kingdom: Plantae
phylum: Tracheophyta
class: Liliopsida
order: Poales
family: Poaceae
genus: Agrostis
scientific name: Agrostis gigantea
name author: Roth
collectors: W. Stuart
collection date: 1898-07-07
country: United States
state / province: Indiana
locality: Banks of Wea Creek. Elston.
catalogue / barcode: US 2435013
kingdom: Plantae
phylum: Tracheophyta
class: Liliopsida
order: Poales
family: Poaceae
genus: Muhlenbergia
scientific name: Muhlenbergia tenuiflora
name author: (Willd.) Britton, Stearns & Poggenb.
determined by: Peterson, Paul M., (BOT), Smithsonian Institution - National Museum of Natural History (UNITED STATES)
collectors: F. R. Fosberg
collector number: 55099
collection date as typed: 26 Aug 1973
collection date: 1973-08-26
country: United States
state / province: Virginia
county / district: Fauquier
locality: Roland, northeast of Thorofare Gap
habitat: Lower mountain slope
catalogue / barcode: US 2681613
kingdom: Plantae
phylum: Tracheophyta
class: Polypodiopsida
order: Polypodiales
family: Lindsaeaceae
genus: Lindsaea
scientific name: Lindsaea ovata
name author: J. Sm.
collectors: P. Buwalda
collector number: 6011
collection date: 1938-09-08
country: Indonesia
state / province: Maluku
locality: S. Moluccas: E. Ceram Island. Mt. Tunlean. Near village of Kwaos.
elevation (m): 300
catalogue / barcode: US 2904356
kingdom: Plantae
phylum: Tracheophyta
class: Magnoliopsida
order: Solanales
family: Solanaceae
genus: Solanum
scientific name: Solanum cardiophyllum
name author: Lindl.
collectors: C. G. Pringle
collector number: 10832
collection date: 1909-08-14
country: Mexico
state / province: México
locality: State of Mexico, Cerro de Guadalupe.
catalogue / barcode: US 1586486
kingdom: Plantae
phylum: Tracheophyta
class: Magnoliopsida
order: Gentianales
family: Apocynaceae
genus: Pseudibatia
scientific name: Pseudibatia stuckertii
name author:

---------------

What you are asked to do ▸
Reproduce every line of the data above without any change.

Correct answer ▸
kingdom: Plantae
phylum: Tracheophyta
class: Liliopsida
order: Poales
family: Poaceae
genus: Agrostis
scientific name: Agrostis gigantea
name author: Roth
collectors: W. Stuart
collection date: 1898-07-07
country: United States
state / province: Indiana
locality: Banks of Wea Creek. Elston.
catalogue / barcode: US 2435013
kingdom: Plantae
phylum: Tracheophyta
class: Liliopsida
order: Poales
family: Poaceae
genus: Muhlenbergia
scientific name: Muhlenbergia tenuiflora
name author: (Willd.) Britton, Stearns & Poggenb.
determined by: Peterson, Paul M., (BOT), Smithsonian Institution - National Museum of Natural History (UNITED STATES)
collectors: F. R. Fosberg
collector number: 55099
collection date as typed: 26 Aug 1973
collection date: 1973-08-26
country: United States
state / province: Virginia
county / district: Fauquier
locality: Roland, northeast of Thorofare Gap
habitat: Lower mountain slope
catalogue / barcode: US 2681613
kingdom: Plantae
phylum: Tracheophyta
class: Polypodiopsida
order: Polypodiales
family: Lindsaeaceae
genus: Lindsaea
scientific name: Lindsaea ovata
name author: J. Sm.
collectors: P. Buwalda
collector number: 6011
collection date: 1938-09-08
country: Indonesia
state / province: Maluku
locality: S. Moluccas: E. Ceram Island. Mt. Tunlean. Near village of Kwaos.
elevation (m): 300
catalogue / barcode: US 2904356
kingdom: Plantae
phylum: Tracheophyta
class: Magnoliopsida
order: Solanales
family: Solanaceae
genus: Solanum
scientific name: Solanum cardiophyllum
name author: Lindl.
collectors: C. G. Pringle
collector number: 10832
collection date: 1909-08-14
country: Mexico
state / province: México
locality: State of Mexico, Cerro de Guadalupe.
catalogue / barcode: US 1586486
kingdom: Plantae
phylum: Tracheophyta
class: Magnoliopsida
order: Gentianales
family: Apocynaceae
genus: Pseudibatia
scientific name: Pseudibatia stuckertii
name author:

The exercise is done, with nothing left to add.